A group of marina owners in Kentucky who fear that a new proposed marina site on Lake Cumberland could further hurt their business are asking a federal judge to block the proposal.
The group says the south-central Kentucky lake does not need another marina because existing ones are hurting or even shutting down, according to the Associated Press.
Tourism on the traditionally popular recreational lake has been hampered by the lowering of water levels in 2007 to ease pressure on Wolf Creek Dam while it undergoes massive repairs and reinforcing.
The Lake Cumberland Association sued the U.S. Army Corps of Engineers on Tuesday and asked a judge to keep the agency from allowing a new marina site to be leased in Russell County.
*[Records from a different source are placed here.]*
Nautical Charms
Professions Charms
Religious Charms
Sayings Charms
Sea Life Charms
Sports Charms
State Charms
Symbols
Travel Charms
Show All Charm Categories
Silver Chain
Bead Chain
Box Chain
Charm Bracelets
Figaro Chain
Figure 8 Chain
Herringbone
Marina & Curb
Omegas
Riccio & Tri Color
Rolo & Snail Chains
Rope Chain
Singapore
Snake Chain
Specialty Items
Bill Jasper, who owns two marinas on the lake, said the proposal should be delayed until the lake levels are restored and businesses have a chance to recover.
"It just seems counterintuitive that this would be the appropriate time to add a marina on the lake," Jasper, who is a member of the association that filed the suit, told the AP.
The Corps of Engineers declined to comment because the litigation is pending, Nashville District spokesman Lee Roberts said.
The lake's water level has remained about 40 feet below normal since 2007.
The suit says allowing the new site, called Rowena Landing South, to be leased "poses significant risks of immediate and irreparable harm to the other marina owners." The Corps of Engineers has said the water level likely will remain low until 2014. The new marina could open in April 2013, according to the lawsuit.
The 15-page lawsuit details businesses' struggles on the lake since the level was lowered. Five marinas on the lake have failed since 2010 and there are about 1,000 vacant boat slips, the lawsuit said.